Assessment shows Philip's strengths

At the town hall meeting last Thursday night, four officials who donated their time and expertise presented the information gathered in 16 listening sessions. Far left, Lynn Jensen adds a compliment as Ted Haeder, Darlys Baum and Shawn Pritchett agree.


“Philip is a proud community, and rightly so.”

Ted Haeder of the Community Assessment team said this to start the list – a long list – of strengths already visible concerning the community of Philip.

Haeder is a planner/project manager with the South Dakota Department of Tourism and State Development of the Governor’s Office of Economic Development. He was joined by Lynn Jensen, State Director of the U.S. Department of Agriculture’s Rural Development; Darlys Baum, Executive Director of South Dakota Housing Authority; and Shawn Pritchett, Executive Director of South Dakota Rural Development Council.

After listening to over 157 individuals during 16 different listening sessions and reading scores of written comments, the team summarized their findings at a town hall meeting last Thursday evening, October 14.

Main strengths in the Philip community are: the quality of the school system, the extensiveness and quality of health care, a bank that supports bringing in other businesses, and the people. A commonly stated strength is the people, people, people; nice, giving, hardworking people who eagerly respond when something needs to get done. As the team heard one citizen state, “When I ask for one volunteer, ten show up.”

Jensen said, “People across the state say that Philip is a community that is on the right track. You already have a lot of what other communities are wanting.” These include a solid core of established businesses, one of which is a home-grown industry where executive decisions are made right here. What the team did not hear in the sessions was apathy and negatives.

Some community-voiced weaknesses are: a lack of housing, a lack of school funding, a lack of work opportunities, an out-migration of the youth, some public works issues such as drainage, an average age of firemen and EMTs that is increasing, and an overall aging population. One older citizen amended that with, “Only those people over ninety are senior citizens.”

The team heard many short-term and long-term projects suggested by individuals, including: the community should entice business – new businesses being created, current ones being expanded, and enticing some to move to the area. Philip needs a cafe. Philip needs more and better housing for the elderly, the middle class, and newcomers. Philip needs to expand or relocate the library. A safe walking path is needed. More recreation is needed, especially for the youth and elderly. For the youth, a skate park was suggested. For short-term goals, Baum suggested, “The 2007 Philip Centennial provides an endgame.”
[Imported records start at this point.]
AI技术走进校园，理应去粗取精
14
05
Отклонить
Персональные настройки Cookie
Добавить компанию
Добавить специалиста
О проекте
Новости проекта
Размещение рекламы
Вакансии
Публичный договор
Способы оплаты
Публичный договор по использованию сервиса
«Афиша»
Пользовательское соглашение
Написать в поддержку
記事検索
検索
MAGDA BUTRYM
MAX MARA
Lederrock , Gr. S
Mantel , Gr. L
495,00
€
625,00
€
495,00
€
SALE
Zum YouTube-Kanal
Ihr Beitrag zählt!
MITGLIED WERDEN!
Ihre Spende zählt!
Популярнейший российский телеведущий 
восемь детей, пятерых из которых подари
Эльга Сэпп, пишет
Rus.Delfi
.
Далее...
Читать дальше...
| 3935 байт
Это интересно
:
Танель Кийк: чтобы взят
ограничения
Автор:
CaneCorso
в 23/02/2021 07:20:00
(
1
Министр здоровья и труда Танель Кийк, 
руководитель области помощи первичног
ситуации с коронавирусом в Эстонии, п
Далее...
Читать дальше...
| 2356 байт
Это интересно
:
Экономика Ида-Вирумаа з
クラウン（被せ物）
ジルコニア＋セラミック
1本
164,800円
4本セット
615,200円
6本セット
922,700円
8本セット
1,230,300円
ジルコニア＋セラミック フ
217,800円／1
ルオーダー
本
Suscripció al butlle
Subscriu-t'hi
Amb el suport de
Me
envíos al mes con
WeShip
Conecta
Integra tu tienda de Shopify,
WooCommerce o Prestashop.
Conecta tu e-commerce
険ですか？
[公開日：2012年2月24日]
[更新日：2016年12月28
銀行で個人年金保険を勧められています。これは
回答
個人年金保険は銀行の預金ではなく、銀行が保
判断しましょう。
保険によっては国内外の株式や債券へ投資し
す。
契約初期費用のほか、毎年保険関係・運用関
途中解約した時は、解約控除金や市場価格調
The Philip Chamber of Commerce had asked the South Dakota Rural Development Council for the community assessment for several reasons. Community-based planning is needed to keep Philip a sustainable rural community. The assessment was affordable: the team only charges for room and board, and the South Dakota Community Foundation gave $500 toward those expenses. The sessions gave an opportunity to voice local and ‘outside’ ideas, and to discover new resources for future use. The team also records its time as a cash value already expended toward any future grant applications.

Many other cities have benefited from such community assessments. Douglas, Wyo., is strengthening its tech center and hospital. Lovell, Wyo., is creating an affordable-housing subdivision. Worland, Wyo., is celebrating its ethnic diversity and incorporating it into its leadership. South Dakota cities include Mobridge, Edgemont, and Wall. Wall will be working on re-connecting its community with its school, and with community projects like a wellness center and more assisted living.

The next step in the Philip assessment is the team’s report. It will be finalized in four to six weeks. The report will contain suggestions and recommendations, and possible resources. Everyone will have the opportunity to directly review the report. It will also be on a website: www.sdcommunitynetwork.com.

There will be a follow-up. The team members will return in approximately eight weeks for a priority-setting meeting. The community of Philip will be given all the recommendations so it can set priorities and the direction of the community.

Pritchett emphasizes, “It’s very important that you come to the follow-up meeting. It needs to be a community-wide decision and effort.”

Glenn Parsons, president of the Chamber of Commerce, was appreciative of the turn-out and support of everyone. He said, “Everybody rallied together in the last three days. Everyone made it a neat deal.”